+++ Selected passage +++

BRIEF DESCRIPTION OF THE DRAWINGS

[0011] Reference is now made to the drawings which illustrate the best known mode of carrying out the invention and wherein the same reference numerals indicate the same or similar parts throughout the several views.

[0012] FIG. 1 is a schematic side depiction of a round baler.

[0013] FIG. 2 is a schematic view, partly in longitudinal section through a roller constructed in accordance with one embodiment.

[0014] FIG. 3 is a schematic view, partly in longitudinal section through a roller constructed in accordance with another embodiment.

[0015] FIG. 4 is a partial view of a casing for the roller shown in FIG. 2.

DETAILED DESCRIPTION

[0016] As shown in FIG. 1, a round baler 1 used for stalky agricultural crops has a bale chamber bound by driven pressure rollers 2 which are arranged generally in the form of a circle. A rear half portion 4 of two half-housings 3 and 4 can be pivoted out by a hydraulic cylinder 5 for the purposes of emptying the bale chamber. Each pressure roller 2 is in the form of a hollow metal cylinder, which has a wall casing 2′ shown in FIGS. 2-4. The wall casing 2′ of the hollow cylinder may be a tube or a curved metal sheet whose edges are connected together to form a tube. The wall casing 2′ also may be constructed from several shell elements. A plurality of tightly fitting, mutually spaced, pressed-out support plates 6 are inserted into the interior of the roller 2. The support plates 6 are formed into groups A-D (FIG. 2) and are centralized and held in non-rotational manner on axle sections 7-10. In the FIG. 2 embodiment, axle sections 7 and 10 are conveniently stub shaft sections; while axle sections 8 and 9 are tubular sections. Only the support plates 6 in the groups A and D are connected at their peripheries in non-rotational manner to the roller casing 2′ by means of weldments 11. Stresses in the region between the groups of support plates B and C and the roller casing 2′ are thereby avoided, notwithstanding rotational and flexural loads. At their outer parts, the axle sections 7 and 10 have formed hubs 7′ and 10′ for drive and mounting connections. Also, the axle sections 7 and 10 enclose the axle sections 8 and 9 with virtually no spacing (i.e. like a force fit), although there is no rotational connection therewith, thus preventing these sections 8 and 9 and the appertaining groups of support plates B and C from being axially displaced.

+++ Given data +++

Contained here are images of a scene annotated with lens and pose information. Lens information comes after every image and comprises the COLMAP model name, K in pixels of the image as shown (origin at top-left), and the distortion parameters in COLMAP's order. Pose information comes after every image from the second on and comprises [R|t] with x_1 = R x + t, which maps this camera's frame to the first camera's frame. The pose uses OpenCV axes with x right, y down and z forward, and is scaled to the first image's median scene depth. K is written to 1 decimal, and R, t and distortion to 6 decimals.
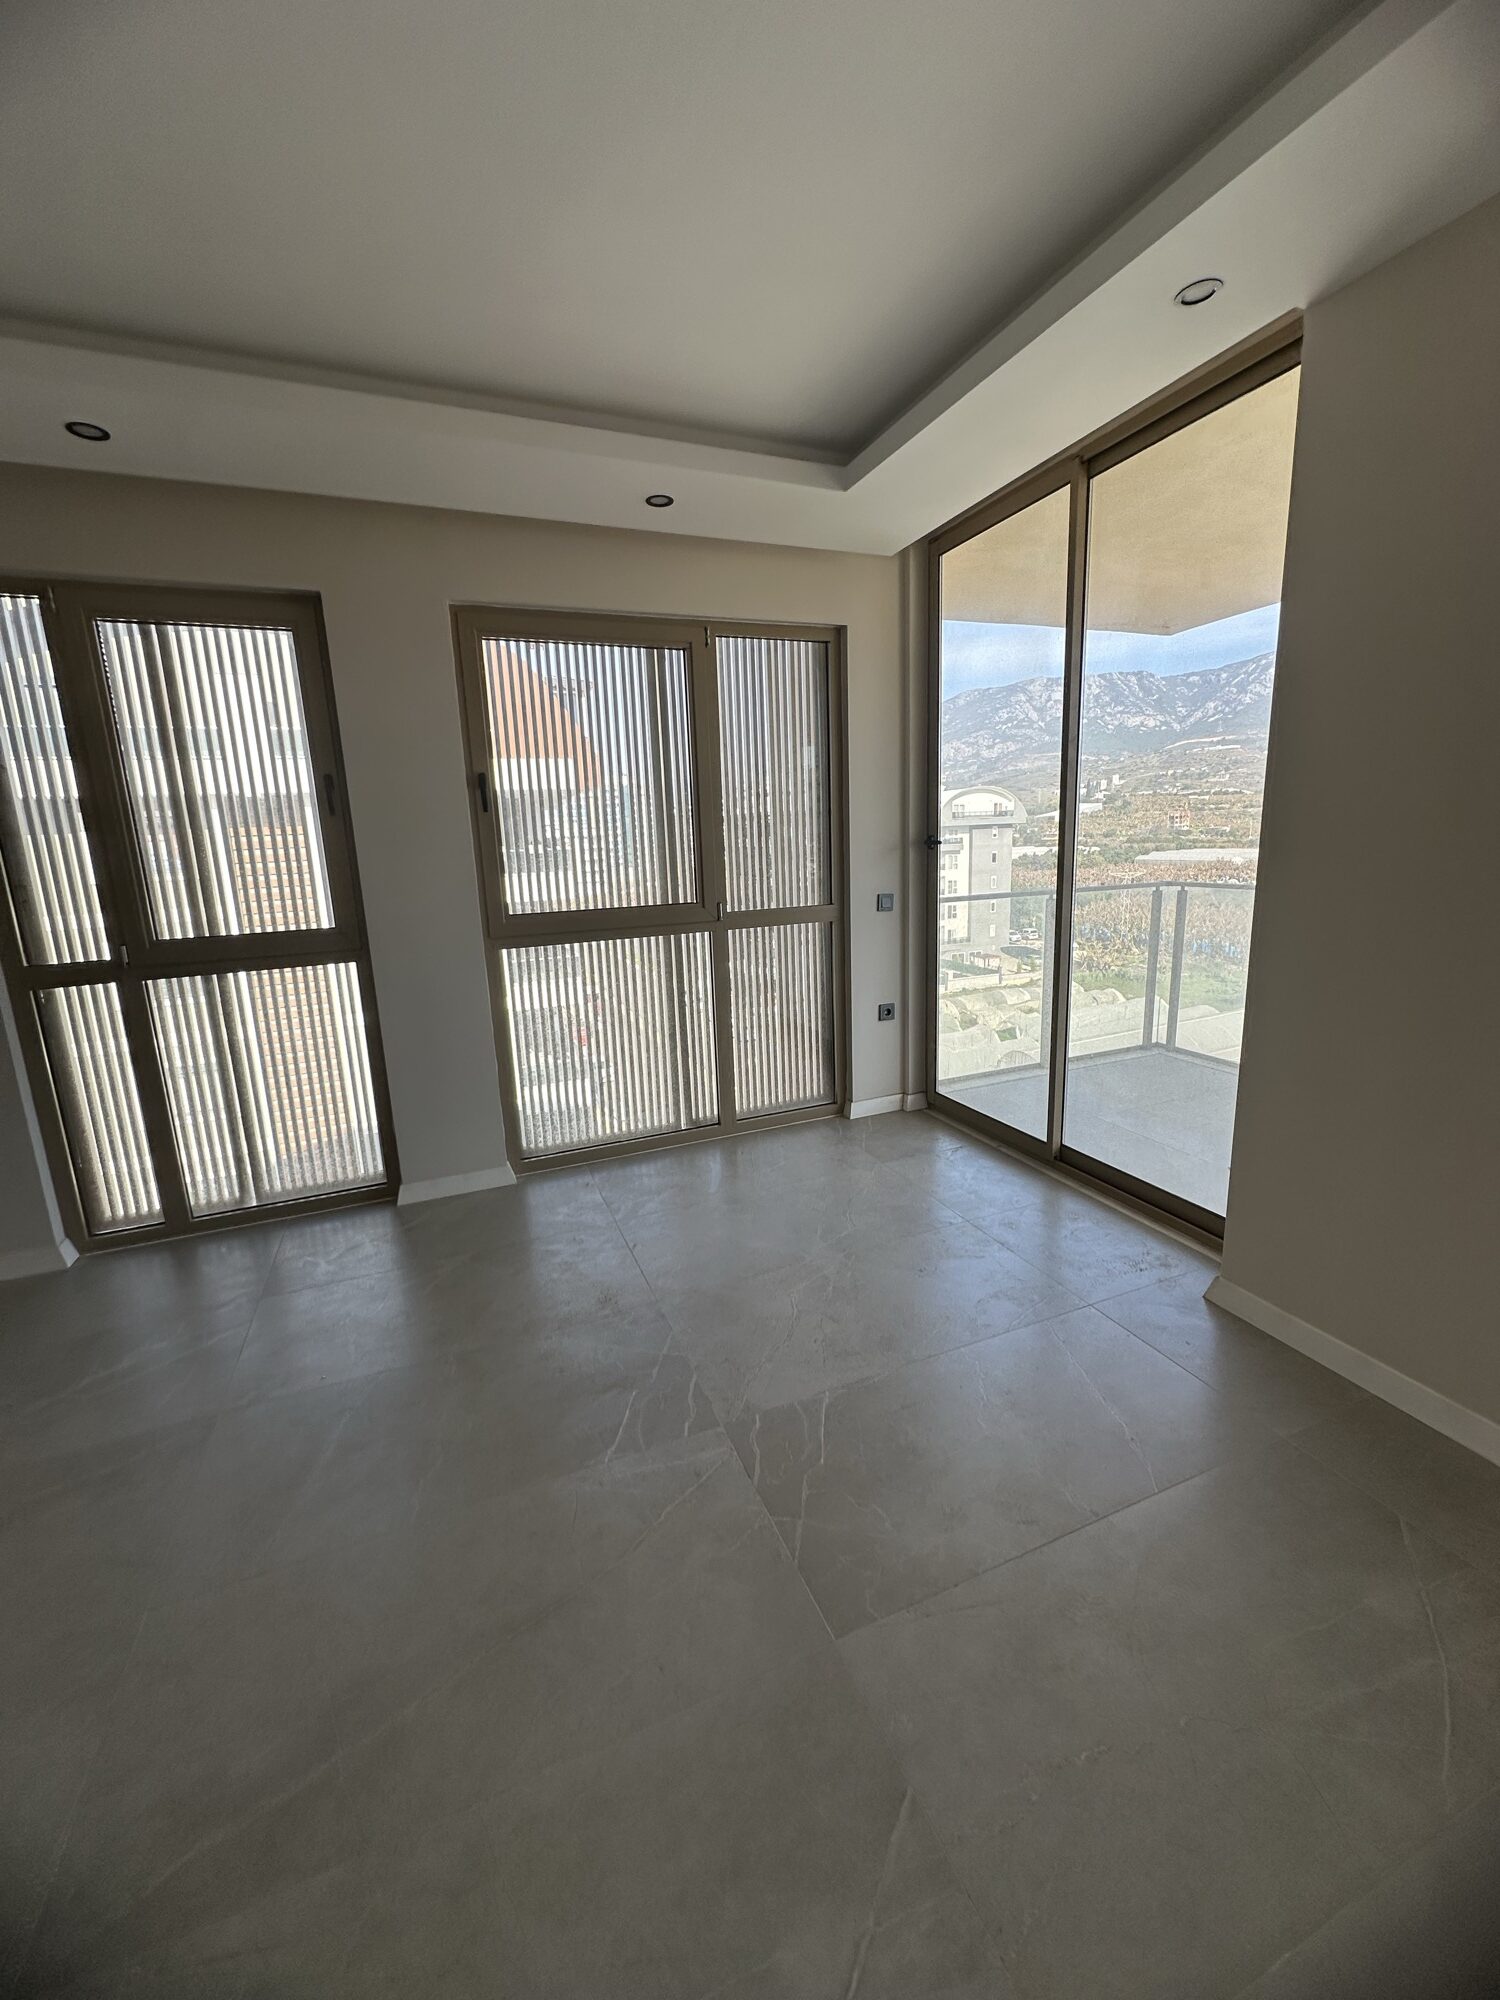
lens RADIAL K [[798.1, 0, 750.0], [0, 798.1, 1000.0], [0, 0, 1]] dist [-0.002498, 0.000054]
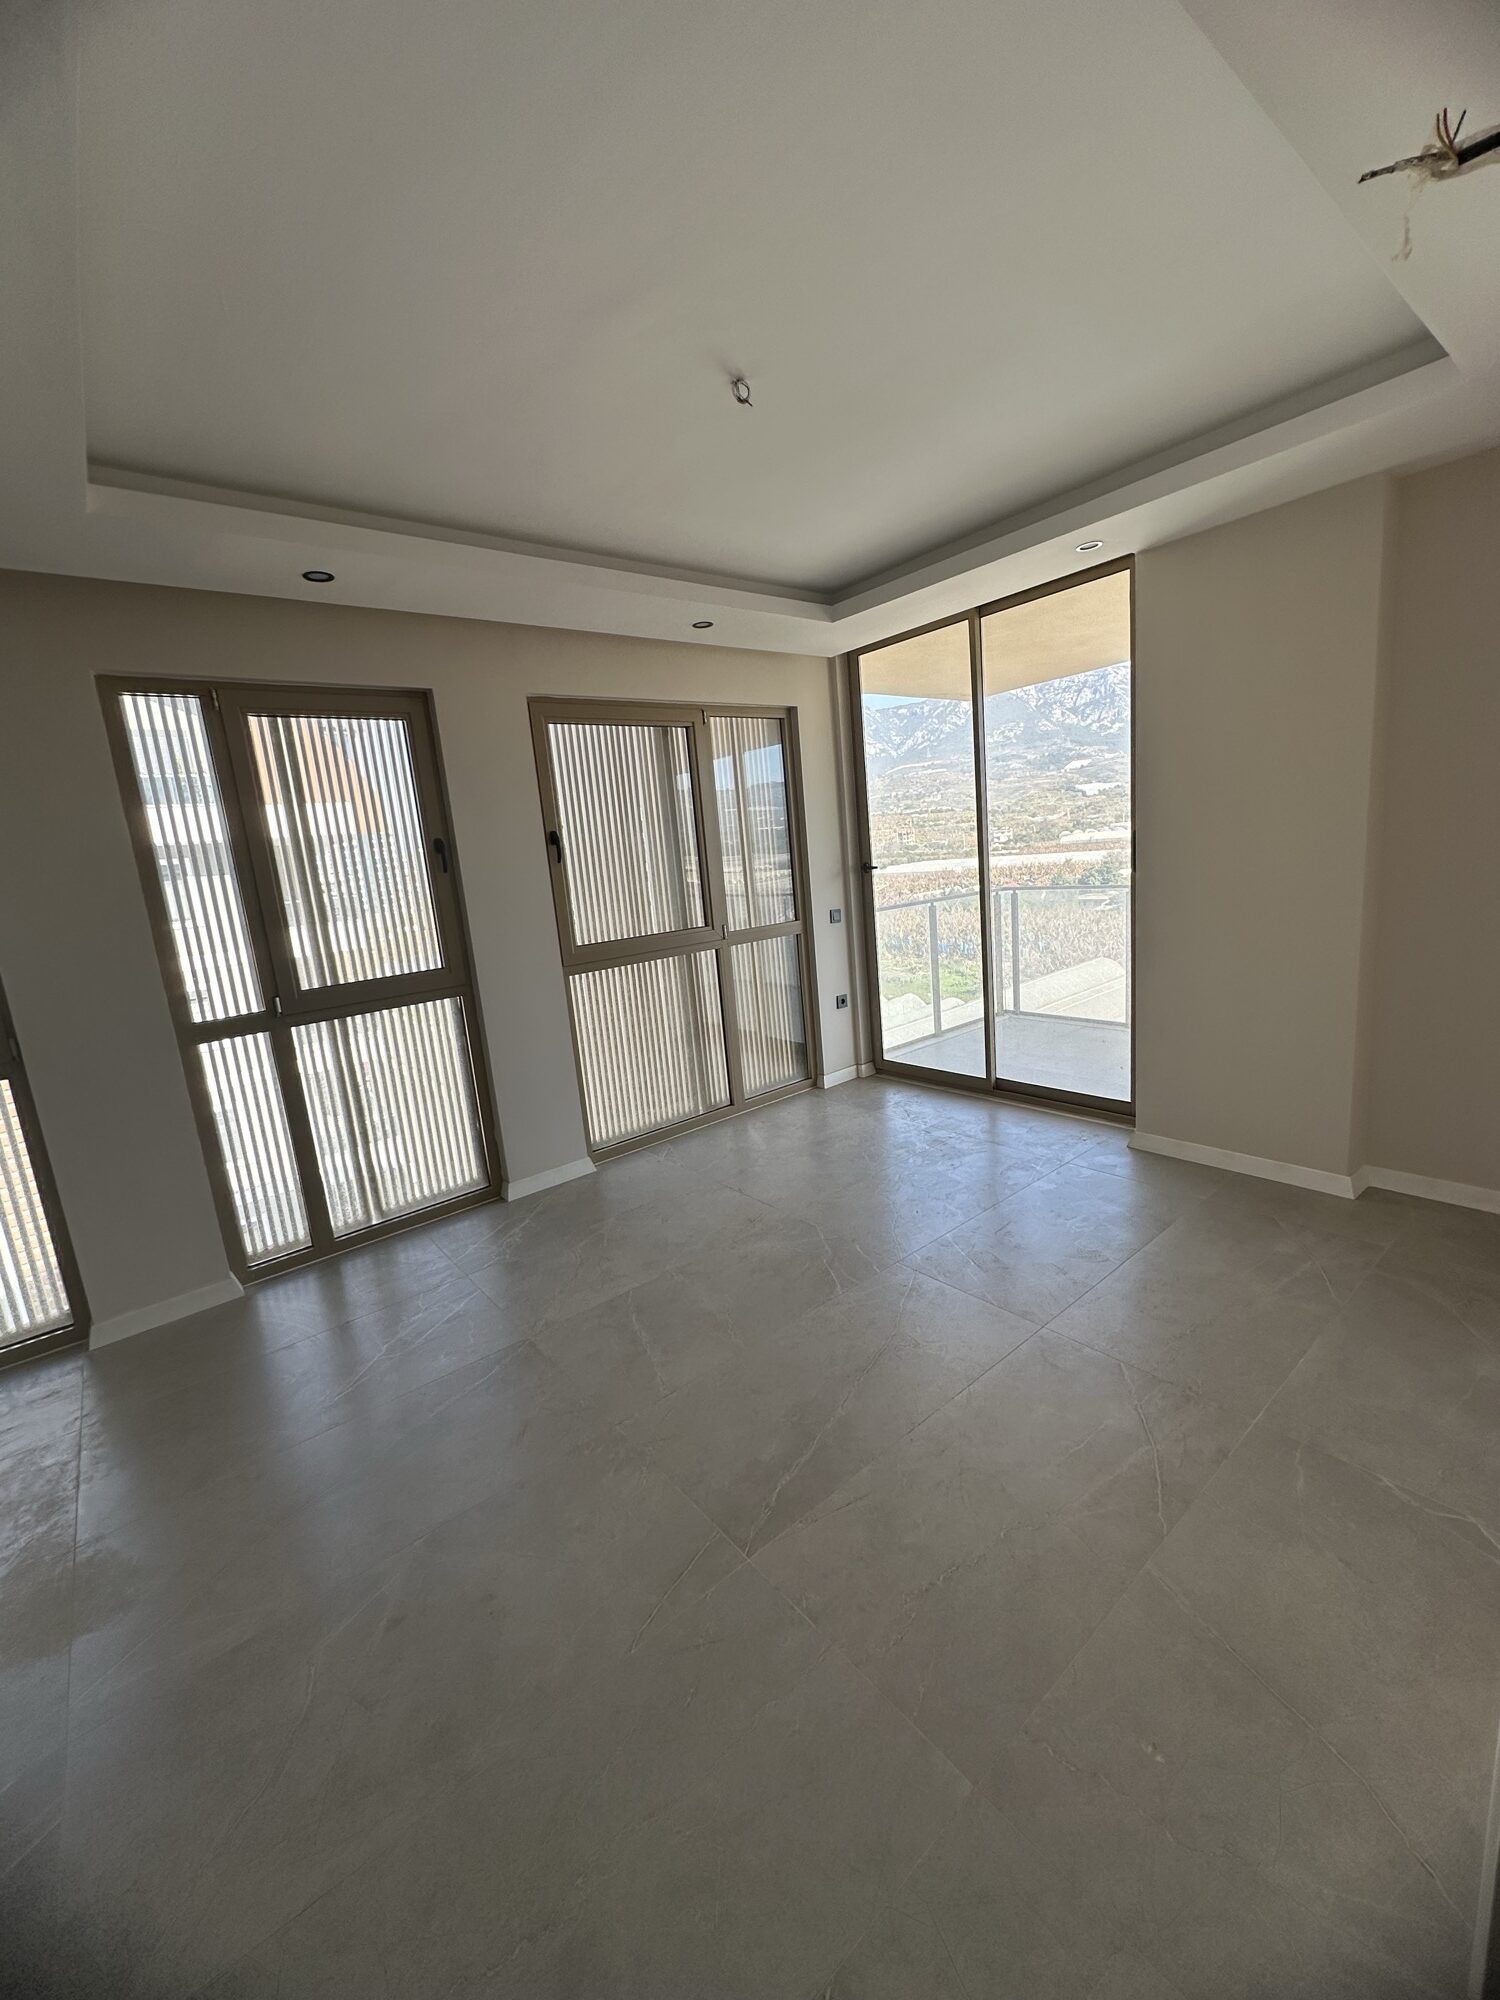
lens RADIAL K [[798.9, 0, 750.0], [0, 798.9, 1000.0], [0, 0, 1]] dist [0.000327, -0.000009]
pose [[0.955525, -0.100911, 0.277109, -0.379341], [0.110879, 0.993622, -0.020500, 0.026776], [-0.273273, 0.050314, 0.960620, -0.220369]]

+++

▸ Task statement: Change "roller" to "cylinder" in the round baler passage, and write out everything from "[0011] Reference is" down to "shown in FIG. 2.".

▸ Exercise answer:
[0011] Reference is now made to the drawings which illustrate the best known mode of carrying out the invention and wherein the same reference numerals indicate the same or similar parts throughout the several views.

[0012] FIG. 1 is a schematic side depiction of a round baler.

[0013] FIG. 2 is a schematic view, partly in longitudinal section through a cylinder constructed in accordance with one embodiment.

[0014] FIG. 3 is a schematic view, partly in longitudinal section through a cylinder constructed in accordance with another embodiment.

[0015] FIG. 4 is a partial view of a casing for the cylinder shown in FIG. 2.